Bazen kısır tartışmalar içinde doğruları yeteri kadar yansıtamıyoruz birbirimize. Oysa hepimiz insanız ve hepimizde vicdan var. Hiçkimse yoksulluğu, fakirliği istemez. Herkes ister ki her evde mutluluk olsun.
Bazen irademizi, özgür irademizi kullanamaz noktaya geliyoruz. Kullanamadığımız için de baskılar ve etkiler altında kalarak maalesef parlamentonun olması gereken etkilerini başka yerlere deklare ediyoruz.
Egemenlik yetkisini kim kullanacak? Demokrasinin çıkışı, ağır bedeller ödendikten sonra egemenlik kayıtsız şartsız millete aittir diye çıkmış. Biz de onu yazmışız zaten. Diğer anayasalarda ve son anayasasada da egemenlik kayıtsız şartsız milletindir. Bir kişi mi kullanacak millet adına?

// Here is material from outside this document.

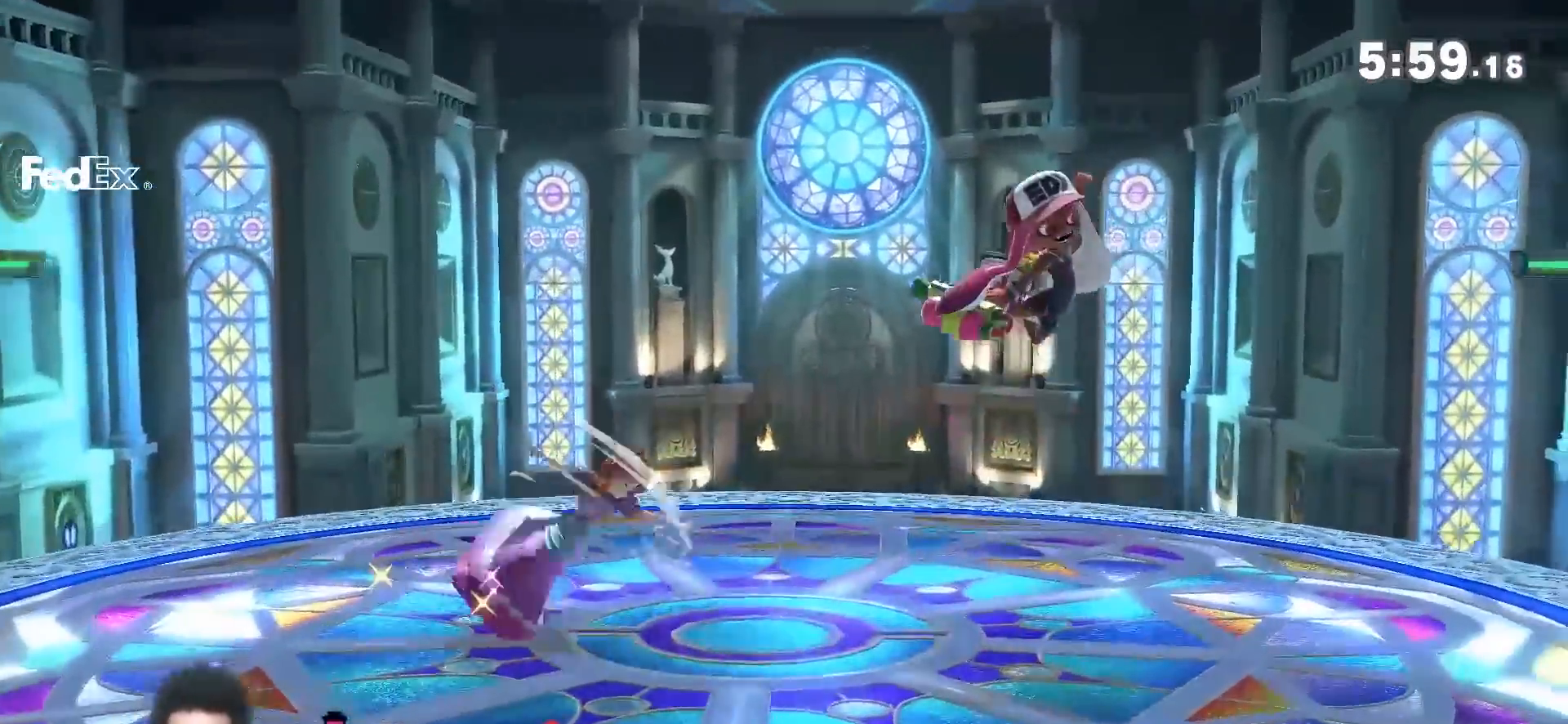
{"dt_ms": 500, "buttons": [], "left_stick": "center", "right_stick": "center", "events": [[33, "A", "up"], [333, "left_stick", "center"]]}
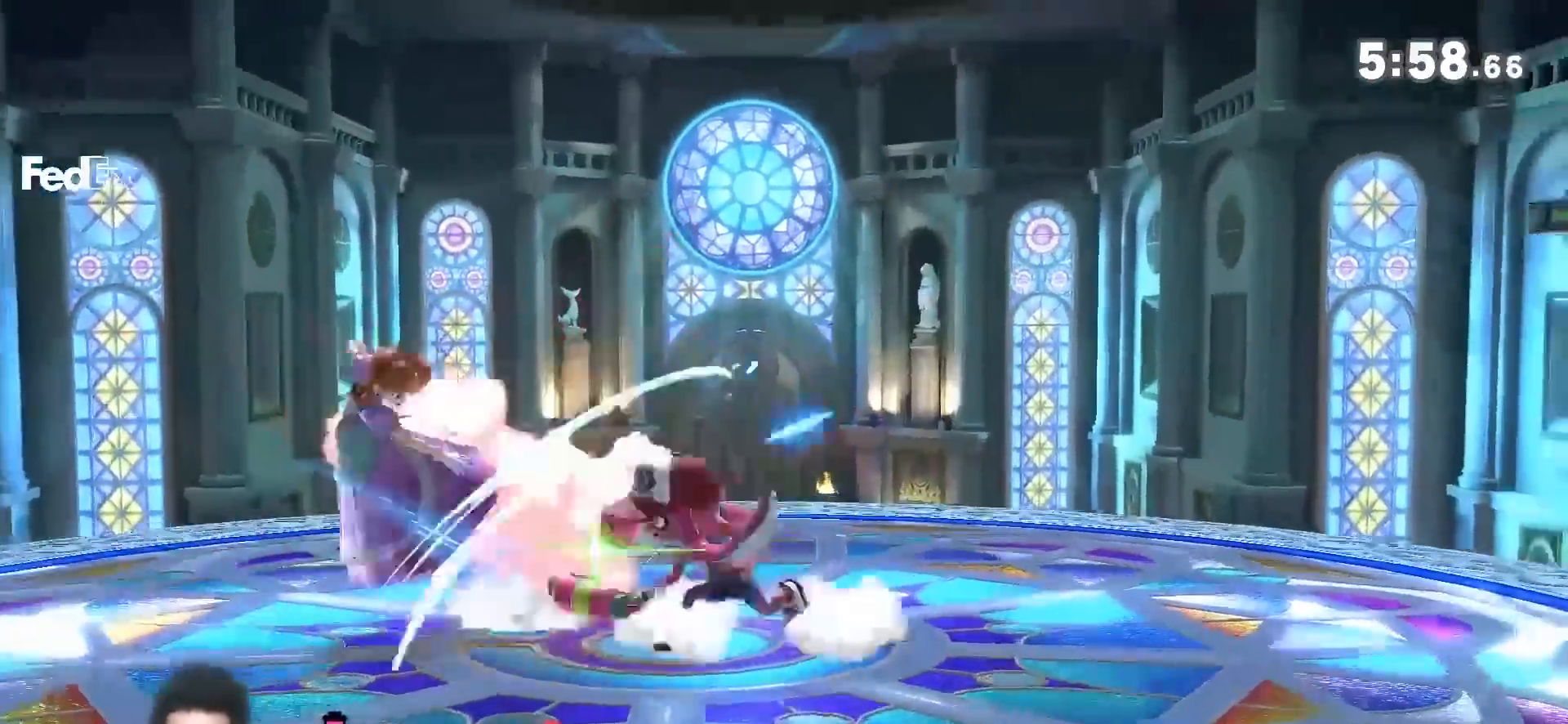
{"dt_ms": 500, "buttons": [], "left_stick": "center", "right_stick": "center", "events": [[433, "A", "down"], [500, "A", "up"]]}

Burada bütün çağdaş demokrasilerde rejim ne olursa olsun yetki millet adına birbirini denetleyen üç organa verilir. Yasamanın görevi kanun yapmaktır. Yürütmenin görevi bizim yaptığımız kanunların amacına uygun olarak uygulamaya konulup konulmadığını denetlemek. Yargı organı da yürütmeyi ve bizi denetlemek. Dolayısıyla güçler dengesi oluşur.
Bu yetki, egemenlik hakkının kullanılmasıyla ilgili gayet açık, egemenliğin kullanılması hiçbir kimseye, zümreye bırakılamaz.
Milletvekilleri yürütme organından bilgi almak için yazılı soru önergesi verir. Sözlü soru yok, kalktı. Yazılı soru önergesi veriyoruz. Anayasaya göre yazılı soru önergelerine 15 gün içinde cevap verilmelidir. Milletvekili sana bir soruyu soruyorsa 15 gün içinde cevap vereceksin. 26. dönemde 15 gün içinde cevap verilen soru oranı yüzde 10.99.
Yürütme organı diyor ki, "Ey milletvekilleri, ben sizi takmam, sizin sorularınıza cevap bile vermem." Şimdi ben sizin vicdanınıza sesleniyorum. Bu anayasayı sizler kabul etmediniz mi, bizler kabul etmedik mi? 15 gün içinde cevap verilmesi gerekmiyor mu? Bir sorunuza bir cevap verilmiyorsa yürütme organı tarafından bana söyler misiniz TBMM'nin itibarı ne olacak? Ben itiraz etmeliyim ama her partiden milletvekili de itiraz etmeli.
Bazı sorular olur ki 15 gün içinde cevap verilemeyebilir. O zaman ilgili bakanlık yazı yazıyor, bize biraz süre verin diye. Süre verilir, cevap verilir ama cevap gelmiyor.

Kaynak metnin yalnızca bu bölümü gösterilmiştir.